The crisis of the 1990s had subsided by the time I made my first trip to Cuba in 2000, and the island’s market-oriented transformations were underway. On those first trips, made under the auspices of the existing general license, I used U.S. dollars freely on the street, alongside the Cuban peso (CUP). I defended my dissertation proposal more than a decade later, in the spring of 2014, and that summer returned to Havana for the first time in some years. The Cuban economy still ran on the CUP, but relied more than ever on the recently created “convertible” peso or CUC, pegged to the value of the U.S. dollar. That December, Presidents Obama and Castro announced a much-anticipated rapprochement between the two nations – one that in turn has been undercut by the current U.S. president.

In many ways, change and uncertainty are more palpable than ever at this writing, both on the island and off. Yet official postures and policies aside, musicians and dancers in Havana, New York, and elsewhere yearn to reenact the cultural connections that keep Cuban dance culture alive, and continue to do so through new projects and partnerships. Forms like timba and casino exist precisely because of those resistant acts. They are proof of and inspiration for further acts of mingling and sharing, reminding us of our humanity, resilience, and need for communal moments of pleasure and release. Understanding these deep-rooted connections – between musical sound, embodied listener, and socio-economic space – is the goal of my project and the work of today’s musicologist.

Sarah Town defended her dissertation, entitled “Timbeando en Nueva York: Cuban Dance Culture in Havana and New York City,” in March of 2017, thus completing her Ph.D. Musicology at Princeton University. Her research examines the histories, aesthetics, and circulation of Cuban timba and casino specifically, and Cuban dance cultures more generally. Sarah has presented papers before the American Musicological Society, the Society for Ethnomusicology, the Congress on Research in Dance and Society for Dance History Scholars, and the Latin American Studies Association, among other bodies.

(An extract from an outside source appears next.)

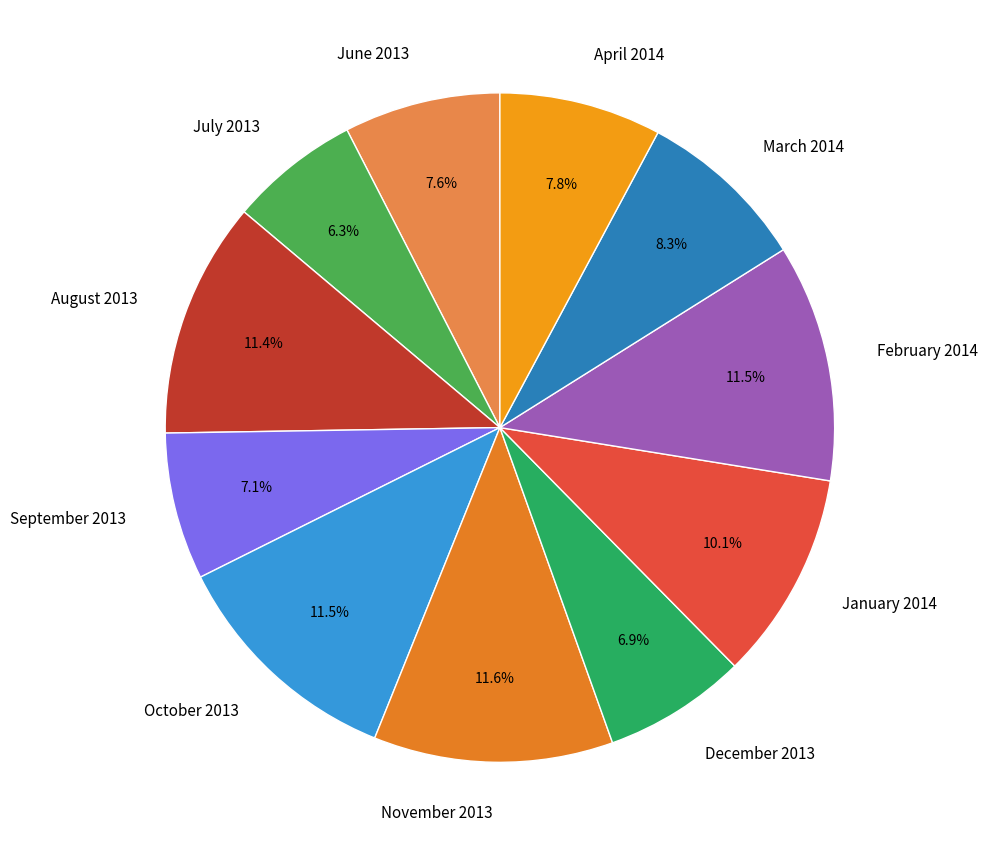

What is the ratio of the value at March 2014 to the value at October 2013?

0.7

She has received awards from the Latin American and Caribbean Studies section of the Society for Ethnomusicology, the Díaz Ayala Collection at Florida International University, Princeton University, and City College of New York. Sarah has an article forthcoming on the role of social dance in the Cuban revolution as depicted through the lens of Cuban documentary film, and two others in the works: one on the rhythmic and compositional experimentations of New York-based timba musicians, and a second exploring Afro-Cuban aesthetics, affect, and the music-dance relationship in Cuban dance culture through the lens of the fundamental muelleo motion.

[1] In the lingo of the Cuban social dance called rueda de casino, “enchufla” is a basic inside turn, usually followed by a partner exchange. By adding “con vampiro” or “with vampire,” the caller asks dancers to mime vampiric actions, such as neck biting and blood sucking. Interpretations tend to be loose.
[2] Guapea is one of two basic steps and partnering relationships in Cuban casino, in which lead and follow move apart and together over a single eight-count.
[3] See respectively, e.g. John Chernoff, African Rhythm and African Sensibilities: Aesthetics and Social Action in African Musical Idioms, (Chicago: University of Chicago Press, 1979) and Kofi Agawu, African Rhythm: A Northern Ewe Perspective, (Cambridge: Cambridge University Press, 1995); Yvonne Daniel, Rumba: Dance and Social Change in Contemporary Cuba, (Bloomington: Indiana University Press, 1995) and Vincenzo Perna, Timba: The Sound of the Cuban Crisis, (Aldershot: Ashgate, 2005); Mark Butler, Unlocking the Groove: Rhythm, Meter, and Musical Design in Electronic Dance Music, (Bloomington: Indiana University Press, 2006).